If the highest bits of a byte decide what should be done the checks can be simplified.
My (Seed7) code works with the following definitions:

const integer: QOI_INDEX   is 16#3f;  # 00xxxxxx
const integer: QOI_RUN_8   is 16#5f;  # 010xxxxx
const integer: QOI_RUN_16  is 16#7f;  # 011xxxxx
const integer: QOI_DIFF_8  is 16#bf;  # 10xxxxxx
const integer: QOI_DIFF_16 is 16#df;  # 110xxxxx
const integer: QOI_DIFF_24 is 16#ef;  # 1110xxxx
const integer: QOI_COLOR   is 16#ff;  # 1111xxxx

This allows checks without masks:

            if byte1 <= QOI_INDEX then
              ...
            elsif byte1 <= QOI_RUN_8 then
              ...
            elsif byte1 <= QOI_RUN_16 then
              ...
            elsif byte1 <= QOI_DIFF_8 then
              ...
            elsif byte1 <= QOI_DIFF_16 then
              ...
            elsif byte1 <= QOI_DIFF_24 then
              ...
            else  # byte1 <= QOI_COLOR
              ...
            end if;

This trick works also in C. I have not measured how much time is saved with this in C. If the lowest bits are used to do the decisions this type of optimization is not possible.

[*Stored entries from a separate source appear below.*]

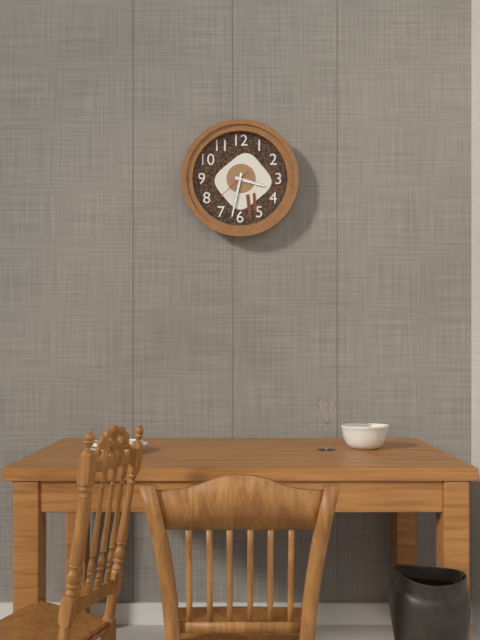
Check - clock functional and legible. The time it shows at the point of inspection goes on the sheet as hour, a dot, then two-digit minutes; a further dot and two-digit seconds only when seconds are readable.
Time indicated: 3.32.38
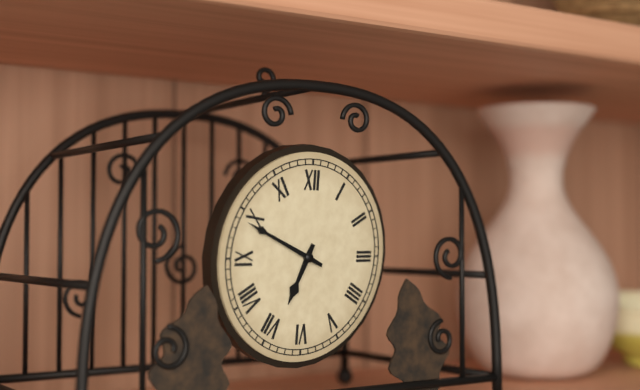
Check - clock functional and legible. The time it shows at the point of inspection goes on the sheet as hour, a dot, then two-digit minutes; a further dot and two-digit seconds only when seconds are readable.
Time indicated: 6.49
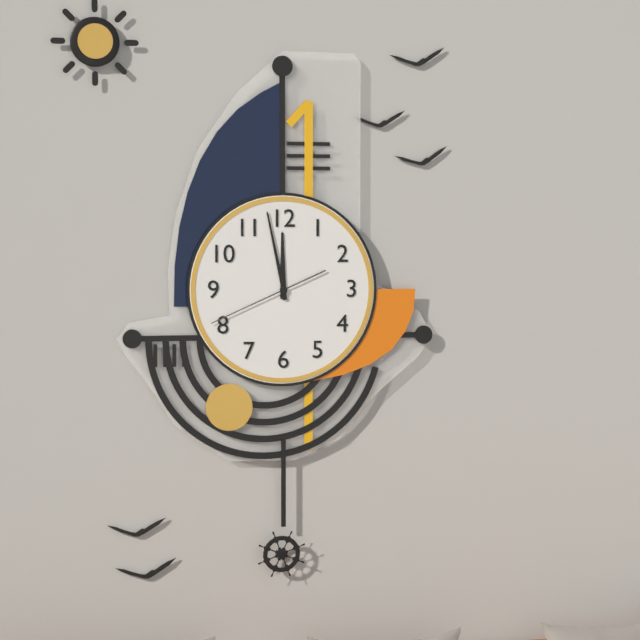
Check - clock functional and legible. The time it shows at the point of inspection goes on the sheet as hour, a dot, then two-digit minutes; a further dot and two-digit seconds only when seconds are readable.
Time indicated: 11.58.41
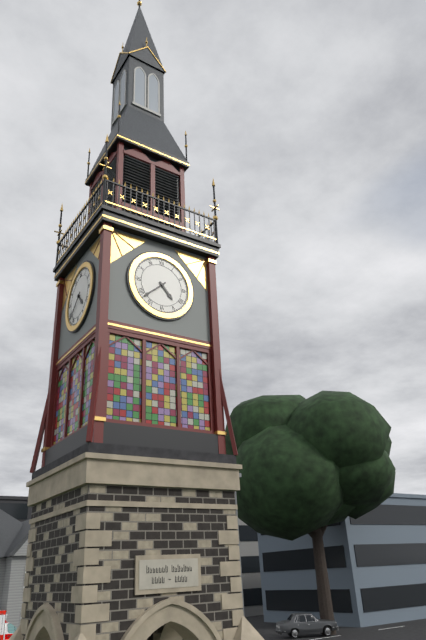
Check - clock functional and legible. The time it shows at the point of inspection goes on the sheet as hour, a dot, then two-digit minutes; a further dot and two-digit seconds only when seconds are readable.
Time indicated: 4.38
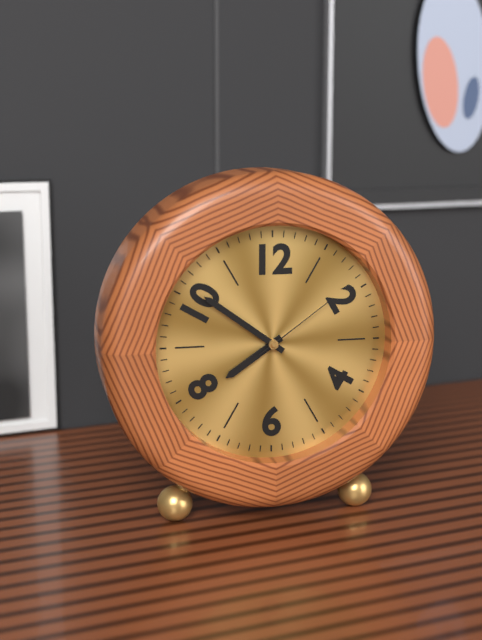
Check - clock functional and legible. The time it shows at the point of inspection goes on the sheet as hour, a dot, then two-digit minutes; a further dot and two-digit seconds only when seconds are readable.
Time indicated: 7.51.09
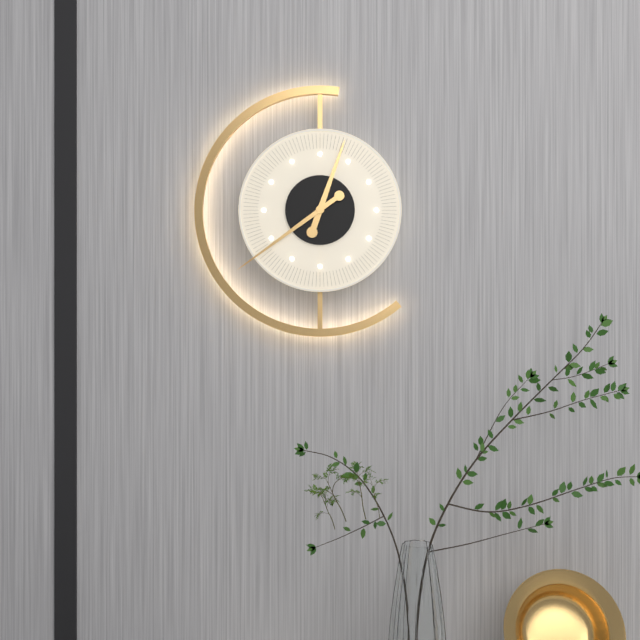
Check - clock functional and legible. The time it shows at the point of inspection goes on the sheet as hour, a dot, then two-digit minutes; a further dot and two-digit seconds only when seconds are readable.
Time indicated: 12.39
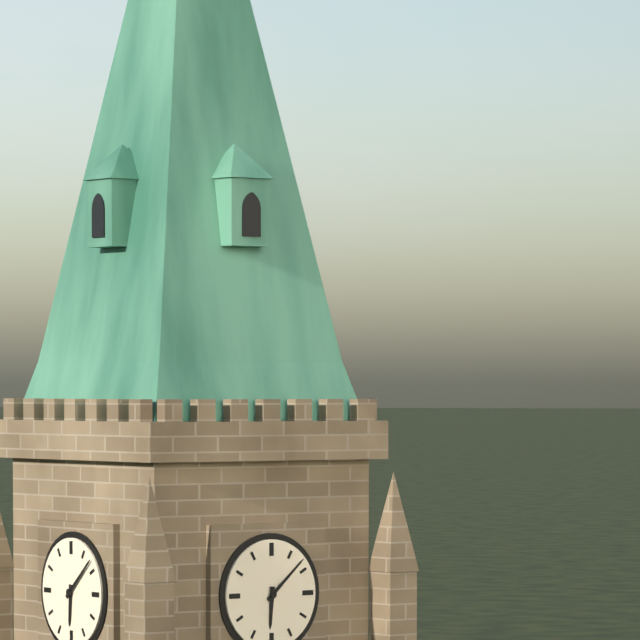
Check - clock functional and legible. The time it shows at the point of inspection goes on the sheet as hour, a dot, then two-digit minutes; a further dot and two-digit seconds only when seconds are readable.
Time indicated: 6.08
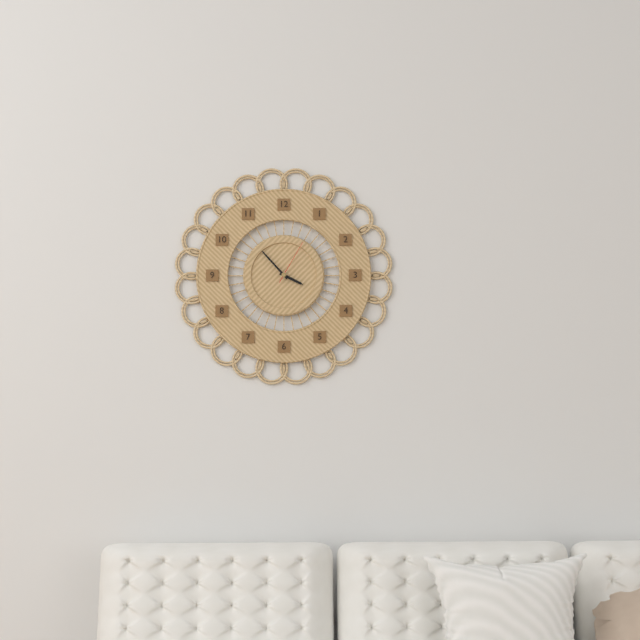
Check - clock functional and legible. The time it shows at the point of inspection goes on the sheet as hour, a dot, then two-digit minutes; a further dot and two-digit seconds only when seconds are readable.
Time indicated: 3.53
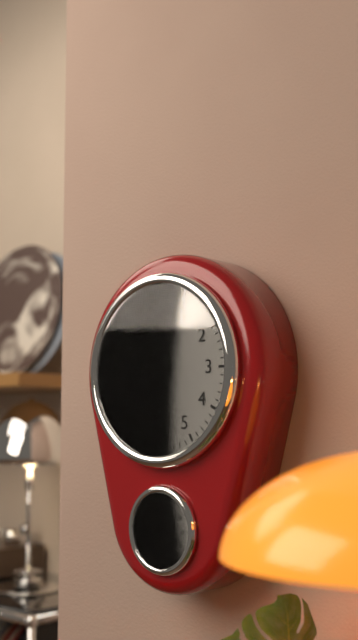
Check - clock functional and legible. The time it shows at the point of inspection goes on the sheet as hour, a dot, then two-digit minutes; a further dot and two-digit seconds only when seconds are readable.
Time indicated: 9.44.32
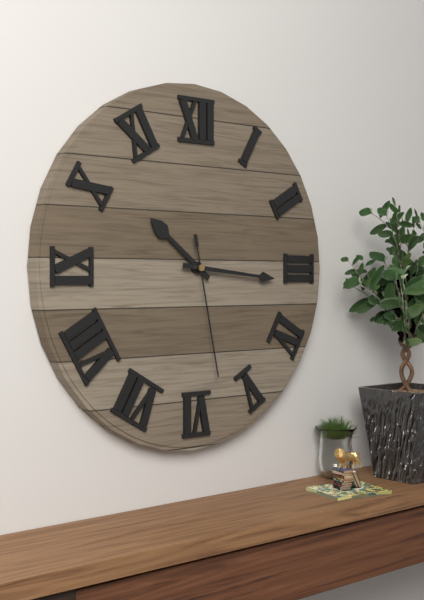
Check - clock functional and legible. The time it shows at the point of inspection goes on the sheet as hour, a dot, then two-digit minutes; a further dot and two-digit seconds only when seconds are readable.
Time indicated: 10.16.28
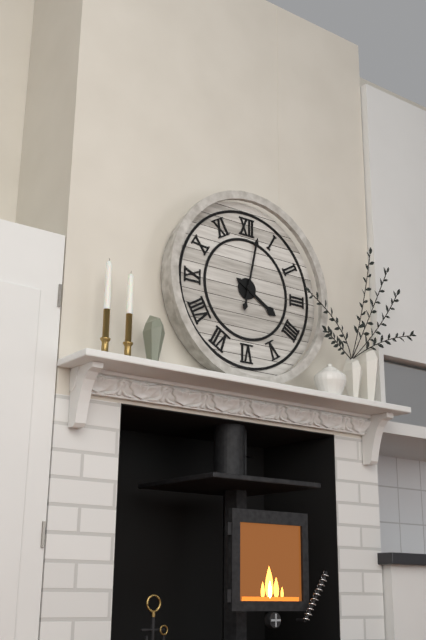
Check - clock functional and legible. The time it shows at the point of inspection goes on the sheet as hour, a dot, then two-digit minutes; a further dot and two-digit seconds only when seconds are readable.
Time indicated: 4.02
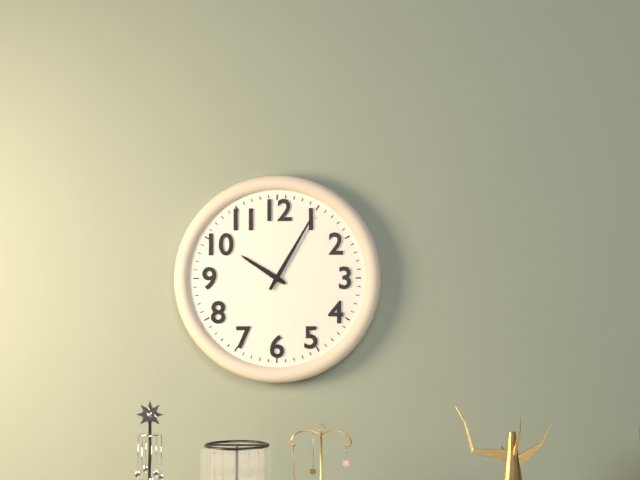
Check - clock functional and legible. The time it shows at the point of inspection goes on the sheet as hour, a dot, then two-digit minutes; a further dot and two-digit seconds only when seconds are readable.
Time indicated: 10.05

The file format for QOI will not change anymore. See #37 for more info.

Ideas for a successor to QOI should be discussed here: https://github.com/nigeltao/qoi2-bikeshed/issues

Qix- commented

Please reconsider. This is a huge wart for the spec, if you ask me. There's little reason to have big-endian ints in 2021.

As far as I can tell it's only the header fields that are big endian. The rest of this diff is about the bit encoding inside the bytes which isn't really endianness related (and I think @ThomasMertes is right, it makes sense to keep it as-is).

I totally agree though it's a super weird decision to make the headers big endian and should probably be changed.